One minute there’s a light in Hun Lu Tin’s shop, way in the back like it’s no more’n a candle, and then it’s out. I mean, dark went to darker, and there’s no moon, and shadows are thick as heavy brush when you don’t need it out on the trail, and I don’t see Hun Lu Tin come out of his shop. But I heard the door close, like it would close normal-like, with a bang to make sure it got closed tight.
And right there in front of his place, now that he’s outside, a light flares up and Hun Lu Tin’s lighting up his pipe that I had seen before and it’s about a foot long, and it looks like a hunk of rope running run up to his mouth from that lit source. I saw Hun Lu Tin’s face like a torch was on him and only him. And with it there’s a shot from the edge of the next shop and it’s pretty certain Hun Lu Tin’s down and the mystery man with Ma unloads a repeating rifle at the place where the single shot came from. There’s a cry and a thump like a body hitting the ground.
Ma’s mystery man ran across the street and dropped his rifle at the feet of Hun Lu Tin lying dead on the street, and then he ducked down an alley and I heard hoof beats going off in the night even before the crowd comes out into the street and Sheriff Garvey Masters is yelling at everybody to keep quiet. But they knew something had been taken care of in a certain manner and were already wondering who and what and why.
Ma’s gone one way and I’m still in the shadows and I made my way into the crowd of gawkers, and the new sheriff, with a torch finally handed him, looks down on Hun Lu Tin with a rifle near to hand as well as his long pipe, and Shockley being just as dead with his Springfield still grasped like it was a crutch that still ain’t done him any good.
“Plain as the nose on your face,” the sheriff says, “Old Shock was trying to put the quit on the Chinaman, and he was waiting on him, like we heard in the saloon only a few minutes ago from Shirley.”
“Think it might have been the ghost from up yonder, Garvey? I ain’t never seen the Chinaman holding a gun, never mind shooting one.”
“Only Ma can speak about that, I’d guess,” Masters said. “She’s closer to that ghost than any of us. What do you say, Ma?” He looked out over the crowd, raised the torch and said, “You out there, Ma?”
From a window on the second floor of her place, Ma answered, “I’m up here, Garvey. You look like you got some new business down there. Who is it?”
“Looks like Shockley tried to knock the tongue out of Hun Lu Tin and the Chinaman shot back. Must have known old Shock was sitting and waiting on him.”

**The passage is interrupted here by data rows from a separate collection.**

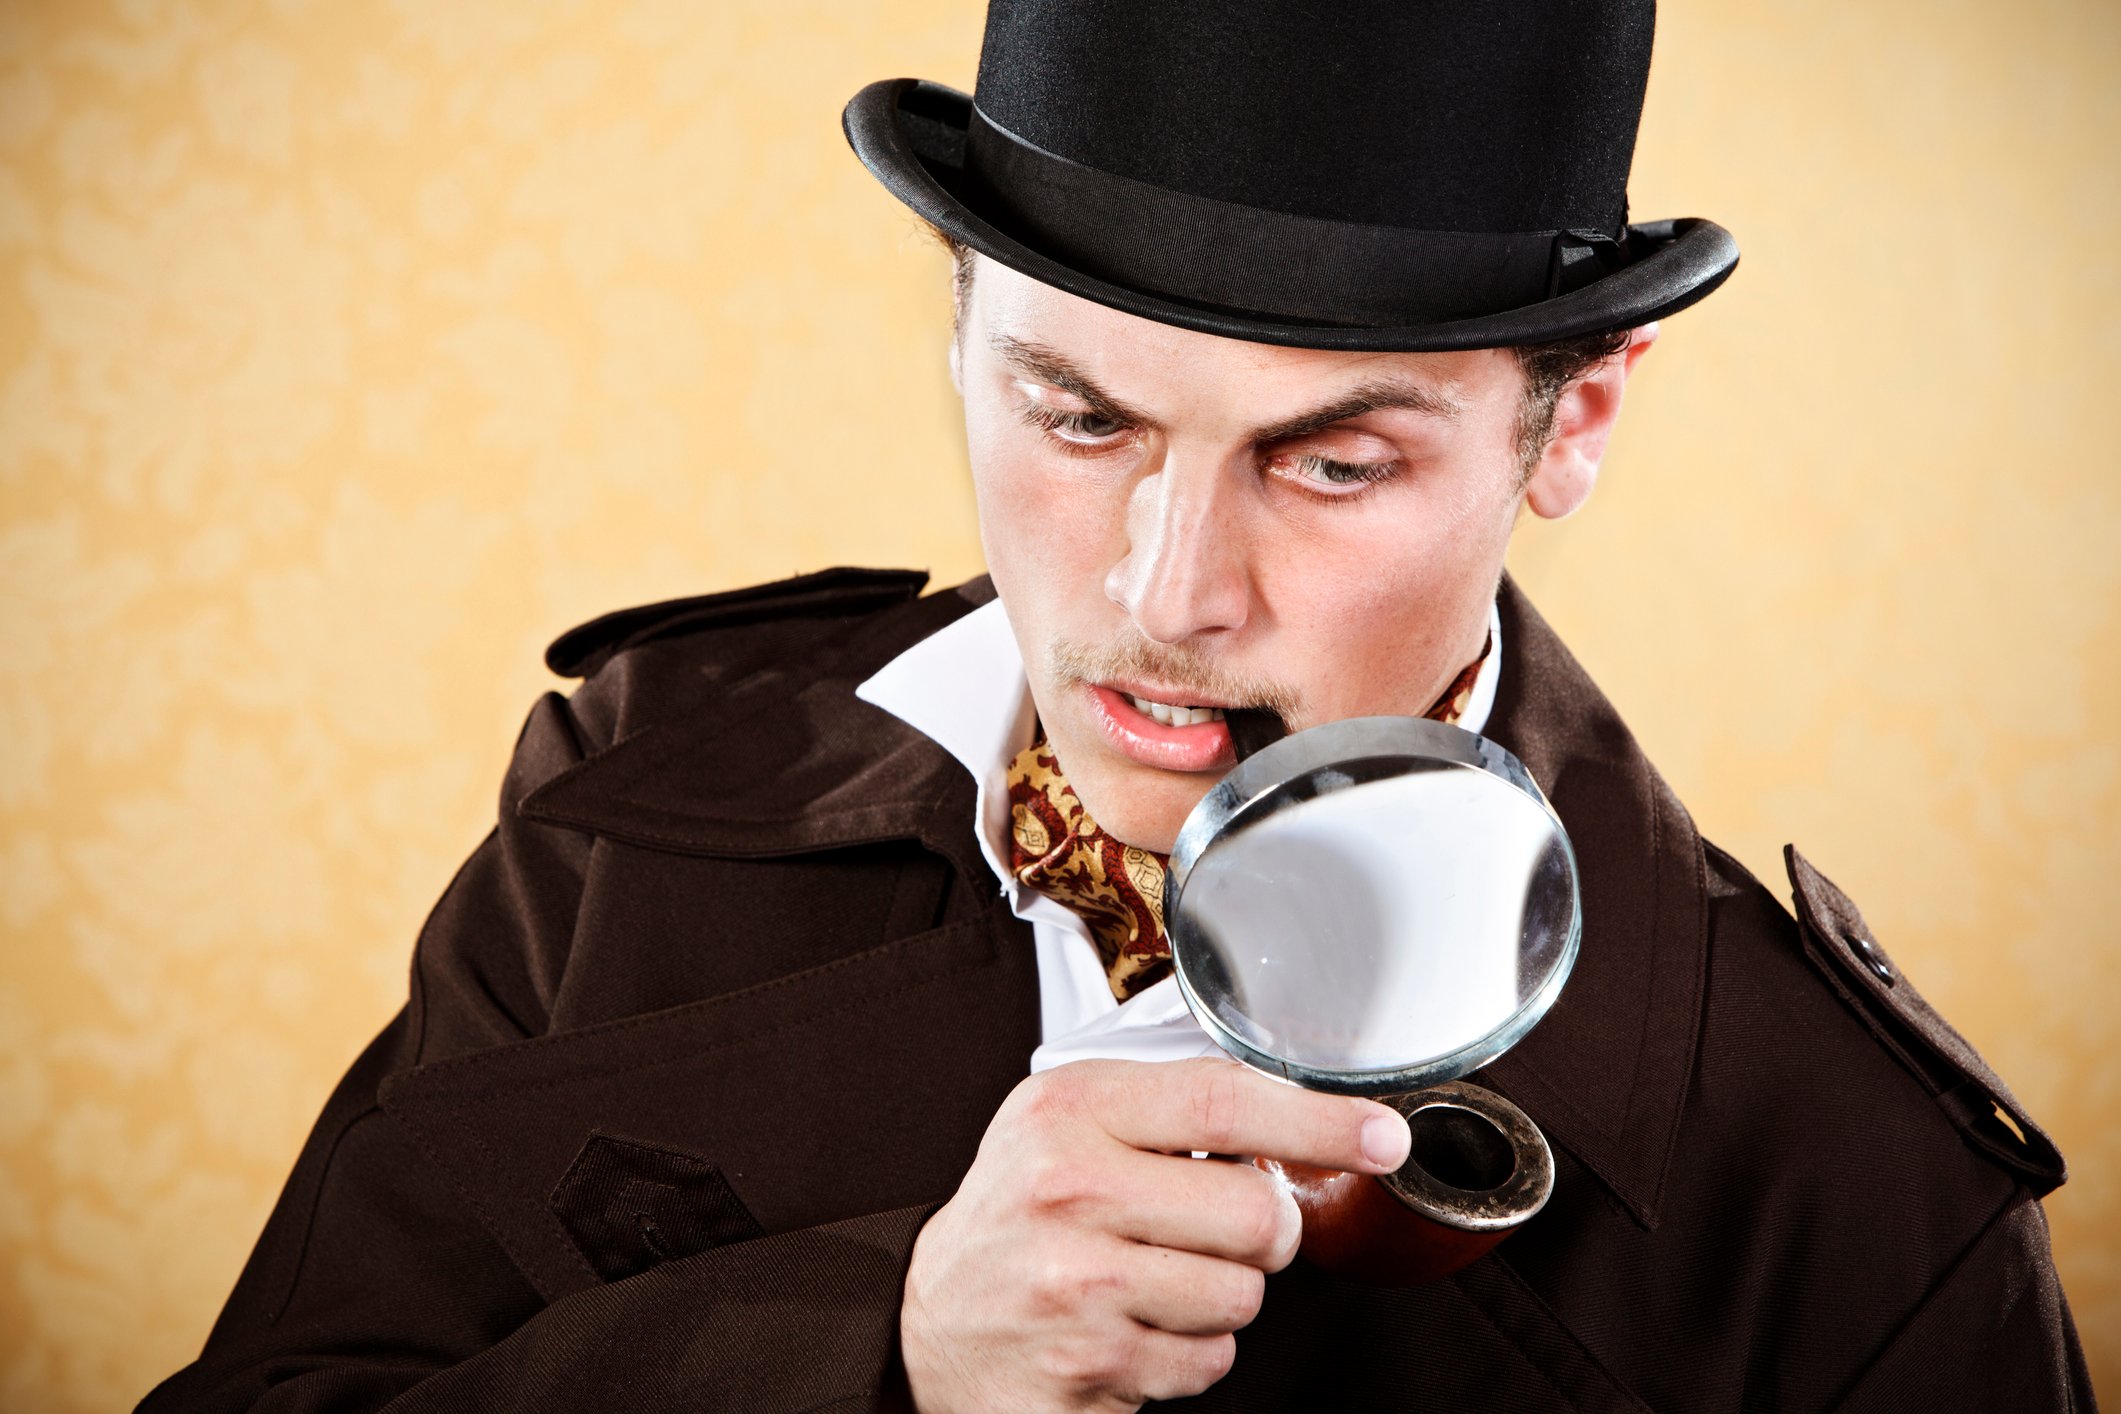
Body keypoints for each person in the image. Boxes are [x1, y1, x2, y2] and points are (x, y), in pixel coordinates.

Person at [143, 2, 2096, 1410]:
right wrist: (874, 1344)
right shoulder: (629, 797)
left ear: (1568, 421)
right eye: (1076, 415)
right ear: (960, 334)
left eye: (1330, 464)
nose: (1164, 595)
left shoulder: (1844, 1172)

“Well, you wrap that up out there, sheriff, and bring the folks back in for drinks on me. It’s pretty plain what this is all about.”
“Yes, Ma’am, we’ll be right in.” He pointed to four men and said, “You boys cart them two dead ones over to Cunningham’s place and Ma’ll hold your drinks for you.”
I thought about all the loose pieces on both ends of town, and finally decided there wasn’t anything to worry about. It all figured that Jonathon Digsby knew what he was getting into right from the start. Knowing the field, and playing it, are two different things.
And Noah Cunningham said he’d take care of the burial cost and not even Ma Taylor argued with that.
Next day it stopped raining. Wet went to dry in a hurry. Sheriff Jonathon Digsby slipped into history. Ma Taylor, knowing her calling, went back to work. Noah Cunningham sat back and waited his turns; he knew both ends of town, too.